HOW TO COMPLETE THIS TASK
The whole answer is the data below, retyped exactly.

┌──

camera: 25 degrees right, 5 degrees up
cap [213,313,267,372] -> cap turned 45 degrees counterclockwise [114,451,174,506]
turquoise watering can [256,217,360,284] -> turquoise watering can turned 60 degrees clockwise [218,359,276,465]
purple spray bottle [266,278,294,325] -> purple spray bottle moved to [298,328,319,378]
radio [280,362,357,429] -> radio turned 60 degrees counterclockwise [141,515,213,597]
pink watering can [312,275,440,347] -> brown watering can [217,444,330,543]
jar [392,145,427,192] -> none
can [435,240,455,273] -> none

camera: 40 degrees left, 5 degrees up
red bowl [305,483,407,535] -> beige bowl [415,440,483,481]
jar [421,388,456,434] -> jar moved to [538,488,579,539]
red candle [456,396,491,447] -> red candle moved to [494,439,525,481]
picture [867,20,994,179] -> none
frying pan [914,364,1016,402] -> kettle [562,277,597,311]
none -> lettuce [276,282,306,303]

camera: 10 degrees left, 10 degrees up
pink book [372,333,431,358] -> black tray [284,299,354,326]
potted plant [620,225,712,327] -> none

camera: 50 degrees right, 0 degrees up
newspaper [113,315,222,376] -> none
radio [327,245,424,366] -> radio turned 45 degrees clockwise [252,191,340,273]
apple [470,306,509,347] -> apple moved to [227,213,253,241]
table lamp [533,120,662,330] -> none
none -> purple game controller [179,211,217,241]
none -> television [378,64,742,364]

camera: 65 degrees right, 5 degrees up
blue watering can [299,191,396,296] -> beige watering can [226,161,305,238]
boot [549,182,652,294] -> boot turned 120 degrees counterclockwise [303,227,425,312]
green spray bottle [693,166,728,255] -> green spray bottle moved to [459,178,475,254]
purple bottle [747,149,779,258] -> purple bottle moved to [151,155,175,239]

└──

EXPECTED OUTPUT
camera: 25 degrees right, 5 degrees up
cap [213,313,267,372] -> cap turned 45 degrees counterclockwise [114,451,174,506]
turquoise watering can [256,217,360,284] -> turquoise watering can turned 60 degrees clockwise [218,359,276,465]
purple spray bottle [266,278,294,325] -> purple spray bottle moved to [298,328,319,378]
radio [280,362,357,429] -> radio turned 60 degrees counterclockwise [141,515,213,597]
pink watering can [312,275,440,347] -> brown watering can [217,444,330,543]
jar [392,145,427,192] -> none
can [435,240,455,273] -> none

camera: 40 degrees left, 5 degrees up
red bowl [305,483,407,535] -> beige bowl [415,440,483,481]
jar [421,388,456,434] -> jar moved to [538,488,579,539]
red candle [456,396,491,447] -> red candle moved to [494,439,525,481]
picture [867,20,994,179] -> none
frying pan [914,364,1016,402] -> kettle [562,277,597,311]
none -> lettuce [276,282,306,303]

camera: 10 degrees left, 10 degrees up
pink book [372,333,431,358] -> black tray [284,299,354,326]
potted plant [620,225,712,327] -> none

camera: 50 degrees right, 0 degrees up
newspaper [113,315,222,376] -> none
radio [327,245,424,366] -> radio turned 45 degrees clockwise [252,191,340,273]
apple [470,306,509,347] -> apple moved to [227,213,253,241]
table lamp [533,120,662,330] -> none
none -> purple game controller [179,211,217,241]
none -> television [378,64,742,364]

camera: 65 degrees right, 5 degrees up
blue watering can [299,191,396,296] -> beige watering can [226,161,305,238]
boot [549,182,652,294] -> boot turned 120 degrees counterclockwise [303,227,425,312]
green spray bottle [693,166,728,255] -> green spray bottle moved to [459,178,475,254]
purple bottle [747,149,779,258] -> purple bottle moved to [151,155,175,239]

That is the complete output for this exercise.